Instruments of fiscal policy:
- revenues and expenditure of the national budget = taxes, government expenditure,
transfers
National budget = a budget for a given year contains planned expenditure and anticipated
revenues, can be balanced or show a surplus or deficit
Revenue side = taxes and duties
Expenditure = public goods, transfers (social programmes), public debt, state administration,
etc.
23. Taxes
Taxes = the basic fiscal instrument, the most important part of the revenue of the national
budget
Classification of taxes:
1) depending on income: proportional, progressive or degressive
2) direct taxes: imposed directly on individuals and firms (income, property or
corporation taxes)
3) indirect taxes: imposed on goods and services (VAT, consumption tax, etc.)
Increasing or decreasing of taxes can influence:
- the business cycles of an economy (aggregate demand)
- investment policy (taxes on profit of organizations)
- growth of certain sectors of industry
24. International trade, Balance of payments
International trade = exchange of goods, services and capital over the country’s boarder,
includes imports and exports
- if a country participates in the international trade, it takes part in the international
division of labour
Benefits: wider choice to consumers, increase in technical parametres, productivity of labour,
lower production costs, increase in GDP
Balance of payments = review of all flows of money in and out of an economy in a certain
period, usually a year
credit side = transactions that bring currency into a country
debits = money outflows
positive balance = surplus = more money flows into a country than out of it
negative balance = deficit = more money flows out of a country
Main components of the balance of payments:
- the balance of trade (the visible balance) = exports and imports of visible goods
- the invisible balance = invisible imports and exports (tourism, transport, banking,
insurance, and other services)
- capital inflow or outflow recorded in the capital account
25. European Union
EU = family of democratic European countries, commited to working together for peace and
prosperity.
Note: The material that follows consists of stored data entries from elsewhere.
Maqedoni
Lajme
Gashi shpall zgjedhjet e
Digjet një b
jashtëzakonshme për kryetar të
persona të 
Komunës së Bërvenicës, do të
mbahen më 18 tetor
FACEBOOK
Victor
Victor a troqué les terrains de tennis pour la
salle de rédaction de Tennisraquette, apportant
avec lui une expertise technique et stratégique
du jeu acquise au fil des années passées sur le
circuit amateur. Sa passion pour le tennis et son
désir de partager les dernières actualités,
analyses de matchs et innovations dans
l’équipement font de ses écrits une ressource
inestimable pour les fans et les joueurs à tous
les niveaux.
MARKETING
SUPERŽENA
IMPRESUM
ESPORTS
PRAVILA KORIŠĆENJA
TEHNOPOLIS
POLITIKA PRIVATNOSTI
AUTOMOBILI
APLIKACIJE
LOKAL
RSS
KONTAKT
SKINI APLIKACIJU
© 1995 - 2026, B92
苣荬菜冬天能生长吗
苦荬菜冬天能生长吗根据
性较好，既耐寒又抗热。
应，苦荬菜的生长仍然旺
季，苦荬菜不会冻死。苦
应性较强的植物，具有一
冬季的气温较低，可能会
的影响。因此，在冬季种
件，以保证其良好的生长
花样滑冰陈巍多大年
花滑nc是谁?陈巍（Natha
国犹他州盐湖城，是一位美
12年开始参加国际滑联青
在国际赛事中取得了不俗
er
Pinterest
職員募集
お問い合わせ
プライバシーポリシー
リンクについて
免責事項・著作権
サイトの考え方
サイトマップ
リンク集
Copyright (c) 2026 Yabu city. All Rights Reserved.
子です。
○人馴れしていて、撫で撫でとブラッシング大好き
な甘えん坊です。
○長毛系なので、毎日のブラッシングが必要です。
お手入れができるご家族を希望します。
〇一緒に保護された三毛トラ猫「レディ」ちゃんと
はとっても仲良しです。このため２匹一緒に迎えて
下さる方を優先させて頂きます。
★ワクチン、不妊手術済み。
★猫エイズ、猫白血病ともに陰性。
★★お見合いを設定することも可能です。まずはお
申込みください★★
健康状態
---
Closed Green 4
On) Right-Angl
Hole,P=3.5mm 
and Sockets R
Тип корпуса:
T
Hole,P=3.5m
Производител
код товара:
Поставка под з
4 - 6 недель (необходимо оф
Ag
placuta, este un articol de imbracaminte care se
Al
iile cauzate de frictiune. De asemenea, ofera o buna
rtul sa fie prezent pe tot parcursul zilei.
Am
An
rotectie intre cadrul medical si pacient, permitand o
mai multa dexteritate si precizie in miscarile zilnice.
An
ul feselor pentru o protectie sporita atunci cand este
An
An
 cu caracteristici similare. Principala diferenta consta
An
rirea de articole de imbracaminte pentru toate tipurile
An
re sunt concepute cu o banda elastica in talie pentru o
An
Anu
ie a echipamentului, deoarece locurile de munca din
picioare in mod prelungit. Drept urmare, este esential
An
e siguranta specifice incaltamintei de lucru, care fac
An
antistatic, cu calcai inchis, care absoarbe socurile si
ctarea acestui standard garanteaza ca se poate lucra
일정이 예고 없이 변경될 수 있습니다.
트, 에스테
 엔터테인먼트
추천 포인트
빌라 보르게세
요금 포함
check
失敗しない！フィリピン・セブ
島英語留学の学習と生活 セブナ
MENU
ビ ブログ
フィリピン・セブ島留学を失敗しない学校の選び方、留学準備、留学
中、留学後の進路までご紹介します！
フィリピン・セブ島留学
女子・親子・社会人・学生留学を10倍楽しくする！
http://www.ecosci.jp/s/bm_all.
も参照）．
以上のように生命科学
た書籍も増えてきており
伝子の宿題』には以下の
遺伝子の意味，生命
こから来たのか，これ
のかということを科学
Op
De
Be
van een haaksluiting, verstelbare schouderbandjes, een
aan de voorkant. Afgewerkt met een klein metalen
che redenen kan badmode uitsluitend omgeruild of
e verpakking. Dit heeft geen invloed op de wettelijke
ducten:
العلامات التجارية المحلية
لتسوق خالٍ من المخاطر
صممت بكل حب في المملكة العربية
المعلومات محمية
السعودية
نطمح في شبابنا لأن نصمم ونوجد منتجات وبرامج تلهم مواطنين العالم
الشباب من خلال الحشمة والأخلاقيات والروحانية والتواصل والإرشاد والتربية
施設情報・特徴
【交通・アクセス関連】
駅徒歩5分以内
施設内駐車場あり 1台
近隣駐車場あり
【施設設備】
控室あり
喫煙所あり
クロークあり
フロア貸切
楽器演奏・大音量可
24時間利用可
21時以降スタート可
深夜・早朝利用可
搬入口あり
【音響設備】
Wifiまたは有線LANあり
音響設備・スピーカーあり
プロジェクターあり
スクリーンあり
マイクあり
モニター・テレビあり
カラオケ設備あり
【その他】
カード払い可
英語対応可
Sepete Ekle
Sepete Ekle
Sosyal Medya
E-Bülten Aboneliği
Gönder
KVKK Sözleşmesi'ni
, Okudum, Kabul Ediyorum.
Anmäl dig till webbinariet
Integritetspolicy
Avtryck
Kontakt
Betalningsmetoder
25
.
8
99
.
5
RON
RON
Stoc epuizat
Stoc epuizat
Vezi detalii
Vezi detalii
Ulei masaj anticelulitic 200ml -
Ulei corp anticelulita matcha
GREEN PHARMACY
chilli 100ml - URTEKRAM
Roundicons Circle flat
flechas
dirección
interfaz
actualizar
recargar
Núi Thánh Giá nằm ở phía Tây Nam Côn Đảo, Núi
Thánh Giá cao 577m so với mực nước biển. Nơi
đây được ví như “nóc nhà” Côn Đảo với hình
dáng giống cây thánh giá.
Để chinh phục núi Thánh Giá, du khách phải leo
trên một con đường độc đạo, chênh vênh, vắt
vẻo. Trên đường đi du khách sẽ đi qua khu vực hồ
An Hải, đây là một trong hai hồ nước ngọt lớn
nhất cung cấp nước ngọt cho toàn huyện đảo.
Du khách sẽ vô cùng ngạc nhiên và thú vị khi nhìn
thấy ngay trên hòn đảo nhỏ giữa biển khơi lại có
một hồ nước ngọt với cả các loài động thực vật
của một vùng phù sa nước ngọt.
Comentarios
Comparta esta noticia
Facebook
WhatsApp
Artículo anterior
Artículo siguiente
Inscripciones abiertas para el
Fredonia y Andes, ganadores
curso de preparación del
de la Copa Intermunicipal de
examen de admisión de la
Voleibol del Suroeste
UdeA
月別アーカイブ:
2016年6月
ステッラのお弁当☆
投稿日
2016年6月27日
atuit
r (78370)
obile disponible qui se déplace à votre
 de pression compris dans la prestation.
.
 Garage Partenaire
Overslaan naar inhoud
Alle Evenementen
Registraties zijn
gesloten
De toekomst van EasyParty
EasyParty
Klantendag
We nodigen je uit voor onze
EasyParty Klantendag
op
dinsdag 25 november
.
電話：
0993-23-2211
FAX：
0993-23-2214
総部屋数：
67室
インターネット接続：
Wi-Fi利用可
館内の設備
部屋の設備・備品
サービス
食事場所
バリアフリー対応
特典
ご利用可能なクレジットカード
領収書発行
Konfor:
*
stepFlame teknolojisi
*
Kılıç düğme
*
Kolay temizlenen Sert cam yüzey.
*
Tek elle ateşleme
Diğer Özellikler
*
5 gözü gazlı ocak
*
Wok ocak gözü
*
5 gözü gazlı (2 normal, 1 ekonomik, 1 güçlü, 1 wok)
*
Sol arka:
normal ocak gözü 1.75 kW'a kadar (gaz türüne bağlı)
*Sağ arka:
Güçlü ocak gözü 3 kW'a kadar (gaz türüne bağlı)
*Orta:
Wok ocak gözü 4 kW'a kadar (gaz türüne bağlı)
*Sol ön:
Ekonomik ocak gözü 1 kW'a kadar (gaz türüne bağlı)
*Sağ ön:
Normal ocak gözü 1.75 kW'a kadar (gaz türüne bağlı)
It was founded after WW II to protect and cooperate.
- 1957: Belgium, France, Germany, Italy, Luxembourgh, Netherlands
- 1973: Great Britain, Ireland, Denmark
- 1981: Greece
- 1986: Spain, Portugal
- 1990: former Easter Germany
- 1995: Austria, Finland, Sweden
- 2002: Euro
- 2004: the Czech Republic joined the EU together with Cyprus, Estonia, Hungary,
Latvia, Lithuania, Malta, Poland, Slovakia, Slovenia
Now the EU embraces 25 countries and 450 million people. Euro is used by 12 countries. It
fights crime, discrimination, protects human rights and environment.